Postmodernizm ve Mahremiyetin Dönüşümü özellikle son yüzyılda dünyayı derinden etkileyen Batı düşüncesiyle Batılı yaşam tarzlarını sorgulayan farklı zamanlarda yazılmış eleştirel metinleri bir araya getiriyor.
Şimdilerde modernitenin toplum tasarısının nihayete erdiğine ilişkin bir mutabakattan söz ediliyorsa dahi modernite sonrası yürürlüğe giren postmodernitenin uyandırdığı beklenti kısa zamanda birçok eleştirel dikkatin de konusu haline geldi. Bazı eleştirmenlerce Batı medeniyetinin en baskıcı en totaliter evresi olarak görülen postmodernizm kendini kitlelere sunma biçiminin aksine; farklılıkları törpüleyen doğruları bölerek çoğaltan hakikati flulaştıran 'değer'i değersizleştiren bir tabiata sahip. Böyle bir yaşam ve kültür atmosferinin mahremiyete nasıl baktığını mahremiyeti nasıl dönüştürdüğünü irdeleyerek başlayan metinler; din gelenek gibi kavramların özelleştirilmesi kitle iletişim araçlarının mahremiyet anlayışına etkisi gibi güncel pratiklerin sebeplerini sorgulayarak sürüyor.
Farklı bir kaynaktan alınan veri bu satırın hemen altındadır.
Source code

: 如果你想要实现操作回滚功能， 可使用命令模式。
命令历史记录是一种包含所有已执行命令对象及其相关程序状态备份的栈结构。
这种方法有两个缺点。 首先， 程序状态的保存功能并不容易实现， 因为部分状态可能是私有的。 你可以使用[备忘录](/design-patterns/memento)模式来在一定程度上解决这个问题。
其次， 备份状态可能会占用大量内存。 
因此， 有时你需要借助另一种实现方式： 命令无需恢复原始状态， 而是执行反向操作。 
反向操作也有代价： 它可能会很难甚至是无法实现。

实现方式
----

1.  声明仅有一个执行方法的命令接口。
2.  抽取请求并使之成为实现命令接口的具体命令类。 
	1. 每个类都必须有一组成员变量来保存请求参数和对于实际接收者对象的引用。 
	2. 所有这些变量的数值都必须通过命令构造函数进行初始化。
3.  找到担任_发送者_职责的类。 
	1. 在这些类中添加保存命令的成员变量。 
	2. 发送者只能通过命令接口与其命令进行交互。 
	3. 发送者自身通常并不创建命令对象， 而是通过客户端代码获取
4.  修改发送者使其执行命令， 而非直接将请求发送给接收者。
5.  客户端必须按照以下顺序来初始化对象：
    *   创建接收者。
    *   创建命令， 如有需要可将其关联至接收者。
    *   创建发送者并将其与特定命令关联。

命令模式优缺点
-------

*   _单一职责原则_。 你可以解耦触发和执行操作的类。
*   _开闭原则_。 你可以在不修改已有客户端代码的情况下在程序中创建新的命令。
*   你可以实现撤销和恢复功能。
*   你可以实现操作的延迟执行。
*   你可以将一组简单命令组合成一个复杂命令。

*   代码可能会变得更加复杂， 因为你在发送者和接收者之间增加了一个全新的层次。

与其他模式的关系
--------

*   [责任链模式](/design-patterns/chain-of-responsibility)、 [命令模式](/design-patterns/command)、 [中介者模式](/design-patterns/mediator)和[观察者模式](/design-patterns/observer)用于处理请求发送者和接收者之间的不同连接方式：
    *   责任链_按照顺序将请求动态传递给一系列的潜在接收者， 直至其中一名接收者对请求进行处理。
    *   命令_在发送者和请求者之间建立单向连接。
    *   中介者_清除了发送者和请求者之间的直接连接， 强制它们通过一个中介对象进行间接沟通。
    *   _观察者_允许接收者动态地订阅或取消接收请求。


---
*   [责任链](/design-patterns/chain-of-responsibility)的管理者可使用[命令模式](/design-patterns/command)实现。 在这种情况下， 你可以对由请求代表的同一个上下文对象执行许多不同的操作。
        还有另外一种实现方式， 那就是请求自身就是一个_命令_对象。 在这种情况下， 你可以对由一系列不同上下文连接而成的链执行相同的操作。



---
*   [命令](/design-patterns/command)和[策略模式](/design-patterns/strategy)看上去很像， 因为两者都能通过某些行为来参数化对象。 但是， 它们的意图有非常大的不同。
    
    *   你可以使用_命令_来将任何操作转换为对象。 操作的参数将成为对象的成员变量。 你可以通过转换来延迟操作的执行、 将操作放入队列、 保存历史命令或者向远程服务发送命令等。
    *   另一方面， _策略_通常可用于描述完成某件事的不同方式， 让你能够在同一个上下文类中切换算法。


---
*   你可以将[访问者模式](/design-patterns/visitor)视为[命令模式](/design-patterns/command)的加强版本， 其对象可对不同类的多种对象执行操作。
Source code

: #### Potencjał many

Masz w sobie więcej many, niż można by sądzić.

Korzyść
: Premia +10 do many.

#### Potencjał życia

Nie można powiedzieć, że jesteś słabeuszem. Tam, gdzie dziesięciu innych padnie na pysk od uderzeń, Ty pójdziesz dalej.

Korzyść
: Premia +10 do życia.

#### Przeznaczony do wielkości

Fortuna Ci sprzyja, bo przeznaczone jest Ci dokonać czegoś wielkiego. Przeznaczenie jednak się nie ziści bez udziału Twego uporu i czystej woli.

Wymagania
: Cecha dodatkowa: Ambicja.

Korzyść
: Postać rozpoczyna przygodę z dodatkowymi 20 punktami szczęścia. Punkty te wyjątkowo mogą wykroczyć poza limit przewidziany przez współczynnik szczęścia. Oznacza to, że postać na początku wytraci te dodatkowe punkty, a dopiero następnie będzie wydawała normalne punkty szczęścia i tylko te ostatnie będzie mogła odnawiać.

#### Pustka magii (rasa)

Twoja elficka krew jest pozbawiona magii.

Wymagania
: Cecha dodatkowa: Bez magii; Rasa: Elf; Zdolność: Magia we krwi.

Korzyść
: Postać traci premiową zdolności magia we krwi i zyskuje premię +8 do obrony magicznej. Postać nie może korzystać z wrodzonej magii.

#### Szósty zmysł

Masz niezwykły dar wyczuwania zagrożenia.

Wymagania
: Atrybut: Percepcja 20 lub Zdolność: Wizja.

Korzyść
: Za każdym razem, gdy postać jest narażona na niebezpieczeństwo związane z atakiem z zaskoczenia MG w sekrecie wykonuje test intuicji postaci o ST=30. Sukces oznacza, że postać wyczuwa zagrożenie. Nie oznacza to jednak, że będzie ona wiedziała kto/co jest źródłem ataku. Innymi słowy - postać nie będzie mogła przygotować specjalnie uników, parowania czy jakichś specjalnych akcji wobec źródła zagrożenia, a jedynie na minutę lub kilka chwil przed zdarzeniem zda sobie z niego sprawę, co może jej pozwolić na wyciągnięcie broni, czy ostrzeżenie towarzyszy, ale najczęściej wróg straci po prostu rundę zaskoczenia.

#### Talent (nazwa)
Kitapta olup bitenler karşısında sosyal bilimlerin tepkisi yöntem sorunu bağlamında ele alınırken birey toplum özgürlük oryantalizm küreselleşme çokkültürlülük turizm hermenötik iktidar terör gibi Batı kaynaklı pek çok kavram da eleştirel bir bakışla ele alınıyor.
Postmodernizm ve Mahremiyetin Dönüşümü'nde Batı'nın yerkürede tek başınaymış gibi serkeşçe hareket etmesinin başka toplumlar üzerindeki yıkıcı kıyıcı etkisi; her türlü bilginin imajın görüntünün hızla aktığı sanal evrende mahremiyetin imkansızlığı 'göz'ün hâkimiyetinin günümüz gösteri toplumunu nasıl kurup şekillendirdiği tartışılıyor.